More Hispanic students attend North Atlanta High School than any other Atlanta high school, but they struggle compared with their black and white counterparts, data show.

As new North Atlanta principal Howard “Gene” Taylor works to lift all students’ performance, parents are taking another look at the achievement gap.

North Atlanta’s Parent Teacher Student Association went over the numbers during their Nov. 2 meeting. Hispanic students make up 17 percent of the total student population, but are absent for more days, have a higher dropout rate and fail more subjects.

“There’s definitely been dialogue about it,” PTSA co-President Amy Shea said. “I think that one of the things we’re looking at is how best to [address] that. Frankly, the principal needs to have a few weeks to get his team together.”

North Atlanta parent Liz Diaz, who speaks Spanish, offered to help bridge the gap between the PTSA members and Hispanic families.

By the numbers for the 2010-2011 school year

Percentage of students absent more than 15 days

White: 13.8 percent

Black: 15.9 percent

Asian: 10 percent

Hispanic: 36.2 percent

Graduation rate by ethnicity

White: 71.8 percent

Black: 63.8 percent

Asian: 50 percent

Hispanic: 43.6 percent

Percentage of students failing end of course tests

White:

American literature and composition: 2 percent

Math I: 21 percent

Biology: 3 percent

Black:

American literature and composition: 10 percent

Math I: 58 percent

Biology: 39 percent

Hispanic:

American literature and composition: 34 percent

Math I: 73 percent

Biology: 70 percent

Note: This is a partial list of test results picked to show a range of subject areas. The state reported that there weren’t enough Asian students taking the test to provide a comparison with other subgroups.

Source: Georgia Governor’s Office of Student Achievement.

There are obstacles that may not be apparent to non-Hispanic parents, she said. Many of these families don’t have Internet access and aren’t legal residents of the U.S., she said. Their murky legal status discourages their children from graduating because these students feel they’ll have trouble getting a job after high school. It’s also a barrier to parent participation, making them reluctant to show up to the school out of a fear they’ll be deported, Diaz said.

“These parents are scared,” Diaz said. “They’d rather stay under the radar.”

The school’s overall academic performance has come under scrutiny after Atlanta Public Schools on Oct. 5 removed North Atlanta’s leadership team. APS officials are looking into allegations of grade changing at the school.
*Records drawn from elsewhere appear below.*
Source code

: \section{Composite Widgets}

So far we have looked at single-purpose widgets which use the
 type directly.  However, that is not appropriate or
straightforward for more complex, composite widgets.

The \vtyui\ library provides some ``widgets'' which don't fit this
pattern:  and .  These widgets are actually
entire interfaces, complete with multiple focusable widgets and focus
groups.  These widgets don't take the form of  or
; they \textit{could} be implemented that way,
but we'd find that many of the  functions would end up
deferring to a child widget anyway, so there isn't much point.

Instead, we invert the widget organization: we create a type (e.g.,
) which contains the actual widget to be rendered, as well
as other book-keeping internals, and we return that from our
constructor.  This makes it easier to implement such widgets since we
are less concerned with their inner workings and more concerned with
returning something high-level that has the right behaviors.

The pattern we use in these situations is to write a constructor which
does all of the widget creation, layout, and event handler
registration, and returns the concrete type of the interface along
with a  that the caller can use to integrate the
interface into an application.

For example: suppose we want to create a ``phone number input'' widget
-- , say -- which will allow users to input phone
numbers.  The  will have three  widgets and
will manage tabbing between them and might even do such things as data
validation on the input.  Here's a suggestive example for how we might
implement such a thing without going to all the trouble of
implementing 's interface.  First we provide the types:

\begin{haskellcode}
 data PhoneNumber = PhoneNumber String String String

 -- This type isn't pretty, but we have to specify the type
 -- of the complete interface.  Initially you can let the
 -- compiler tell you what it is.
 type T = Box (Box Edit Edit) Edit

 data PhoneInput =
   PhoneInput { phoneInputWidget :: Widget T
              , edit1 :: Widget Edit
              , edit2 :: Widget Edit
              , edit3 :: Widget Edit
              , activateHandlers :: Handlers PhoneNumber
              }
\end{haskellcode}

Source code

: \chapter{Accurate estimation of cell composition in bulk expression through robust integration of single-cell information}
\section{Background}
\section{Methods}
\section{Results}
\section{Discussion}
Former principal Mark MyGrant says allegations of racism, not academic performance, led to the changes.

A Buckhead Reporter investigation uncovered emails between Board Chairman Reuben McDaniel and District 4 School Board Member Nancy Meister and other documents that support MyGrant’s claims. But those emails primarily focused on the treatment of black students.

In an effort to refute those allegations of racism, MyGrant’s attorney sent a report from Jarod Apperson, a forensic accountant, to APS officials.

The accountant’s report found black students at North Atlanta performed better than local and national averages. While its focus was not solely on Hispanic students, the report touched on some of the challenges they face.

Comparing performance data with census figures, Apperson concluded that the majority of Hispanic students do not live within residential Buckhead. His report found the school’s Hispanic students are primarily first-generation immigrants with great needs. Hispanic students primarily reside in apartment complexes and the population may be more transient as a result, Apperson wrote.

In his report, Apperson said Atlanta Public Schools Superintendent Erroll Davis didn’t give Hispanic performance enough consideration before reassigning the school’s leadership team.

“If Mr. Davis wants to hold different schools to different standards, the fact that North Atlanta is the only APS school serving a significant number of Hispanics cannot be ignored,” he wrote.

Shea said the school will likely need the help of outside experts to tackle the problem.

“That’s the first question, ‘Who are the experts and how do we have them interact with the personnel at the school?’” Shea said. “It’s a big question.”